Showing posts with label Caddyshack. Show all posts
Showing posts with label Caddyshack. Show all posts

Tuesday, March 7, 2023

So, what IS the worst golf movie ever made?

Last month, on a whim, I started on an online Twitter poll match-play tournament about golf movies, and to give it what I hoped would be a unique twist, I opted to make it a “Worst Golf Movie Ever Made” (WGMEM) poll.

With a little help from Twitter friends who supplied the names of some golf-related movies that I hadn’t heard of before, I put together a list of twenty films, from the earliest I found, the 1951 Ben Hogan bio-flick Follow The Sun, to 2022’s The Phantom of the Open, about a serial imposter (and non-golfer) named Maurice Flitcroft who tries to enter the British Open. For background and accountability, I watched the ones I hadn’t previously seen (when they were available for viewing) and set things in motion.

Composing a match-play breakdown, I opened with two matchups on the first day the much-loved Caddyshack versus its much-reviled sequel, Caddyshack II, and two biographical films about revered golfers of decades past, Bobby Jones: A Stroke of Genius and Follow The Sun. Turnout was okay in that first round, with 69 votes cast in the dueling-Caddyshacks poll, and 37 in the bio-flick matchup. Caddyshack II won in a rout, 64 to 5 (I want to talk to those five people who think that the original Caddyshack is worse than the execrable sequel), and Follow The Sun, which features a fine actor but obvious non-golfer, Glenn Ford, portraying Ben Hogan, the man with one of the most beautiful golf swings ever seen, prevailed over the Bobby Jones story 23 votes to 14.

• **WORK ITEM A**: Count the lines in the records that contain the word "viewer". Give only the number.

• **SOURCE MATERIAL**:
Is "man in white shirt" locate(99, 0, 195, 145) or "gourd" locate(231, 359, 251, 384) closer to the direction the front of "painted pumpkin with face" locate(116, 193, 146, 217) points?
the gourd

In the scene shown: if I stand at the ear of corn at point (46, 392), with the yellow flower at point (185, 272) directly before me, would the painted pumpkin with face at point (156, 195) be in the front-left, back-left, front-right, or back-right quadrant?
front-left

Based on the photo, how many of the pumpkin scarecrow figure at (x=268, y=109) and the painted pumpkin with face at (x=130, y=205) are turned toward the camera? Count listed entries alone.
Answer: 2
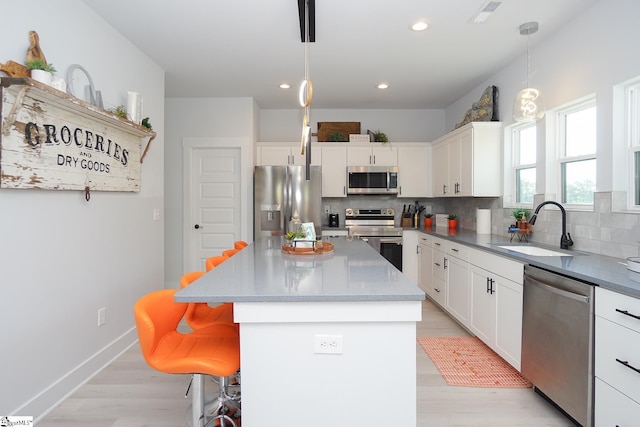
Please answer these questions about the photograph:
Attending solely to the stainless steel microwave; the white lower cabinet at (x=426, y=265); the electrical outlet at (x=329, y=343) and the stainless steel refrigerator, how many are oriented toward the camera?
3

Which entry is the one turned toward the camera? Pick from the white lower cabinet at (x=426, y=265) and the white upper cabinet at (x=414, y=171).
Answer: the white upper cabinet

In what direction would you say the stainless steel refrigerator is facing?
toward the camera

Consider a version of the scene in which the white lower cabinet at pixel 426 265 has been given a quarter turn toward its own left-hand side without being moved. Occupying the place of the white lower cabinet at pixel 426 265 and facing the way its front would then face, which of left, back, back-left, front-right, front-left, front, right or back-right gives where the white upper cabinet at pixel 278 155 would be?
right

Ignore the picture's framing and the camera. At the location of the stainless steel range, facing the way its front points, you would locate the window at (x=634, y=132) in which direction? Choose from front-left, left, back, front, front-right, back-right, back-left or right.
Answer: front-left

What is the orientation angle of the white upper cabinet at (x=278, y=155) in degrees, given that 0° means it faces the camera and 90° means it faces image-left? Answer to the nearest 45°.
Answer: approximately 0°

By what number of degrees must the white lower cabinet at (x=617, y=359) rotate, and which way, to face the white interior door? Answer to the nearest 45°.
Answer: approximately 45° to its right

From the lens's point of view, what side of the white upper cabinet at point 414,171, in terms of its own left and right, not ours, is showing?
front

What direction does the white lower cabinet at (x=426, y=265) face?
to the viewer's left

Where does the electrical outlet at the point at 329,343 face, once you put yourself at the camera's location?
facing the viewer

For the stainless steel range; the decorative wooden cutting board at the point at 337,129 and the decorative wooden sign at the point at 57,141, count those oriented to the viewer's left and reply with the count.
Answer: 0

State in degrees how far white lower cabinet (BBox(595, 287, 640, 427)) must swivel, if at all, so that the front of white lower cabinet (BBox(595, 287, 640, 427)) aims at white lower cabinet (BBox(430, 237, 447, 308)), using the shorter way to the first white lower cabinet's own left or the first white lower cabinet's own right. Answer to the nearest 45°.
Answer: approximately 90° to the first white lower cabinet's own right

--

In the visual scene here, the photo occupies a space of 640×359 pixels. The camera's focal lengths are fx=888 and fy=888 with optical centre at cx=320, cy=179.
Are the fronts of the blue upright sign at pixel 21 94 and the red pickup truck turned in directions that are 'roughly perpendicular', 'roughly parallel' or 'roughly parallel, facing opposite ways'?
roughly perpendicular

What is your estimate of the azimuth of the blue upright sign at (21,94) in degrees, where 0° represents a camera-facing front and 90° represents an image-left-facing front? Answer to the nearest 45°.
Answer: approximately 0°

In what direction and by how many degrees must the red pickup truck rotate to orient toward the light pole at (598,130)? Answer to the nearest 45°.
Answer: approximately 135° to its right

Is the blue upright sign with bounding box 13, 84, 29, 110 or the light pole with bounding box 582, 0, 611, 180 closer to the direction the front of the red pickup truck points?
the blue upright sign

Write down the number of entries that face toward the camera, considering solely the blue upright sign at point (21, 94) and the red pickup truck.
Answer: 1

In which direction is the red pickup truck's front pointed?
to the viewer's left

==

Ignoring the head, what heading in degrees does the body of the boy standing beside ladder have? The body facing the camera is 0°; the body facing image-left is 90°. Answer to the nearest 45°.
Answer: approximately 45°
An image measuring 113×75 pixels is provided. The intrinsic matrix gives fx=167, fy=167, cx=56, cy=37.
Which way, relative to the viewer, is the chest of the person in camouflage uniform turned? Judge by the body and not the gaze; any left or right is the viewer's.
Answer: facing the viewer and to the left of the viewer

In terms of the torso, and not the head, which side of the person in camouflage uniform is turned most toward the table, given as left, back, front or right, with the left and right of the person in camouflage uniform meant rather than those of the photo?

• **WORK ITEM B**: List every movie title named in the golf movie post.

• **ANSWER AREA A**: 6

• **ANSWER AREA B**:
Caddyshack
Follow The Sun
The Phantom of the Open
Caddyshack II
Bobby Jones: A Stroke of Genius